§ PAGE TEXT

☆ ☆ ☆ ☆ ☆

Blasting down the Pomona Freeway, fresh from a hot date in Whittier or whatever, you can see the King Taco sign beaming at you right before you’ve hit the Long Beach Freeway interchange. The hot pink triangle of light tips like a skewed Mercury spacecraft nose-cone; if you exit the freeway to investigate, you’ll see the King Taco insignia inside the border of yellow and red bulbs, also the restaurant’s logo: a pudgy king posed against a sunburst, waving to his taco-loving subjects with one hand and brandishing a cleaver with the other. The king is kind, but he can be merciless to a side of roasted pork.

King Taco No. 2, this duchy situated in the no-man’s land between the freeway interchange and the pulsing heart of East L.A., is really more of a taco metropolis than a mere taco stand, and on weekend nights it seems as if half of Latino Los Angeles is crowded into the parking lot.

☆ ☆ ☆ ☆ ☆

§ RECORDS SHOWN
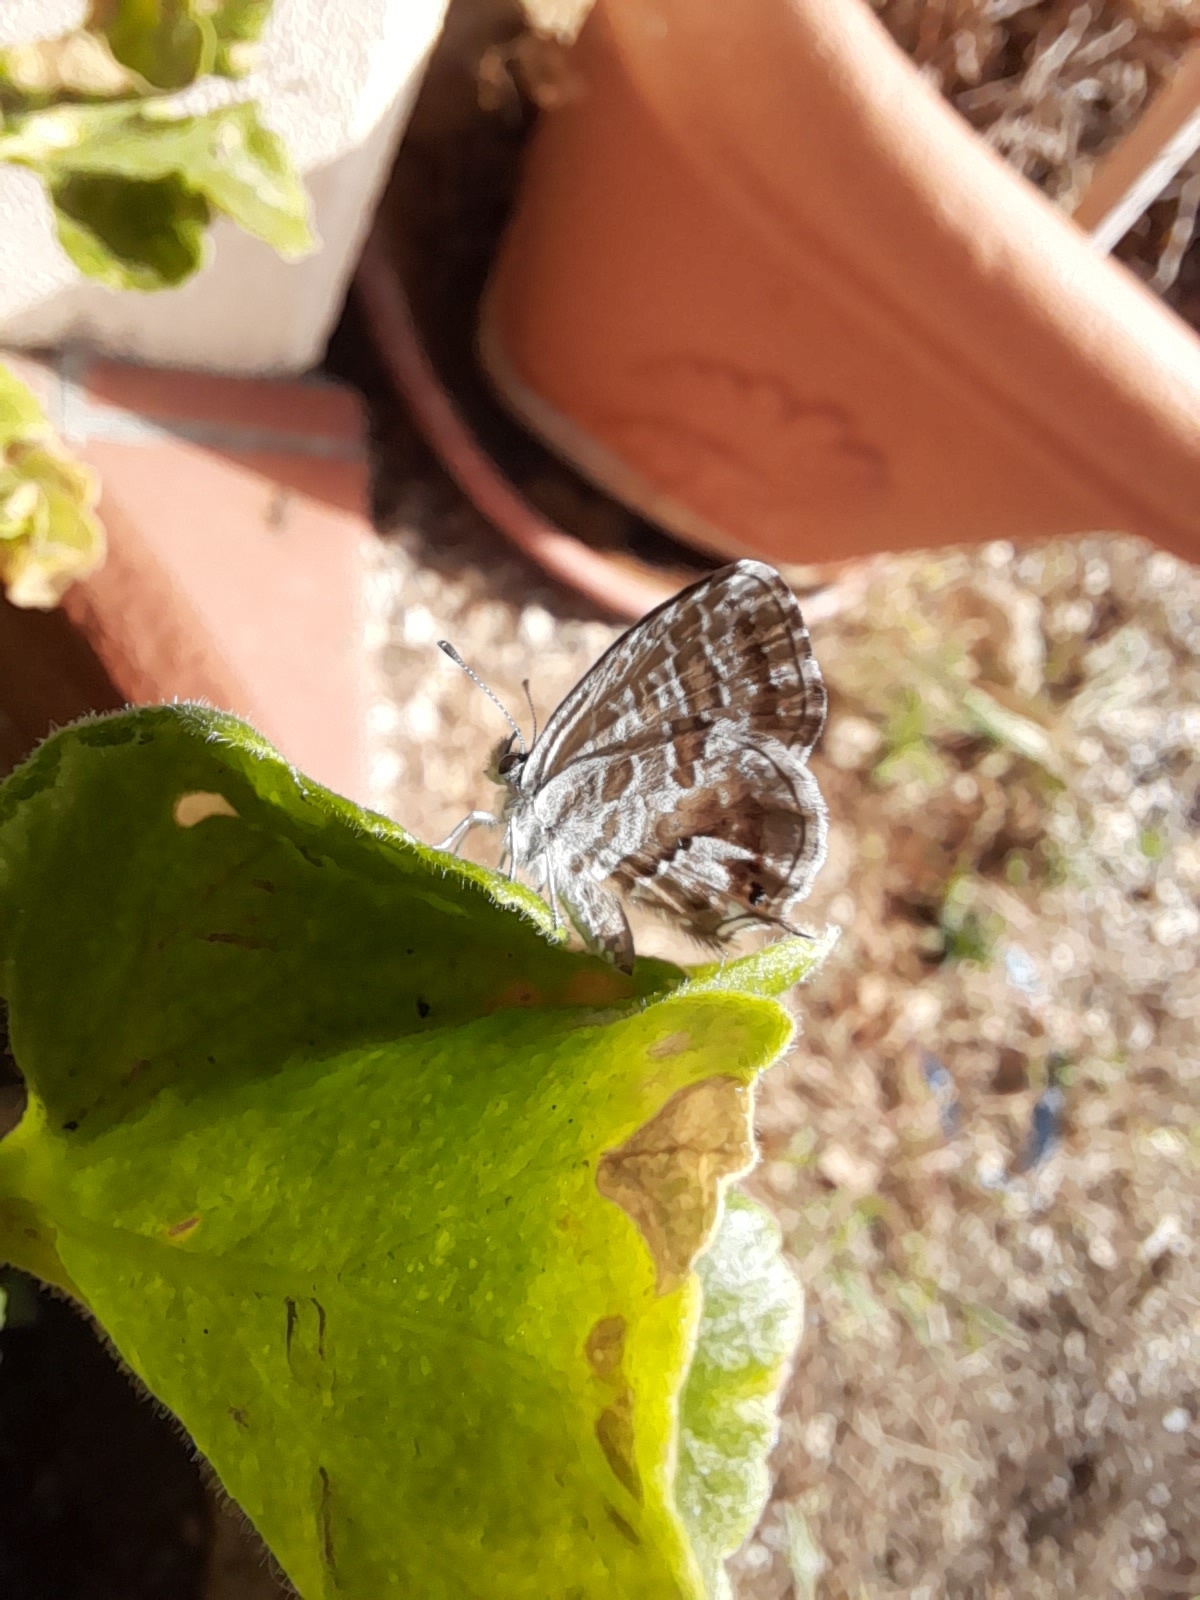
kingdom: Animalia
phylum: Arthropoda
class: Insecta
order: Lepidoptera
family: Lycaenidae
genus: Cacyreus
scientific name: Cacyreus marshalli
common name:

☆ ☆ ☆ ☆ ☆

§ DIRECTIONS
In the King Taco passage, what does the king in the restaurant's logo brandish in the hand he isn't waving with?

§ RESPONSE TO THIS EXERCISE
A cleaver.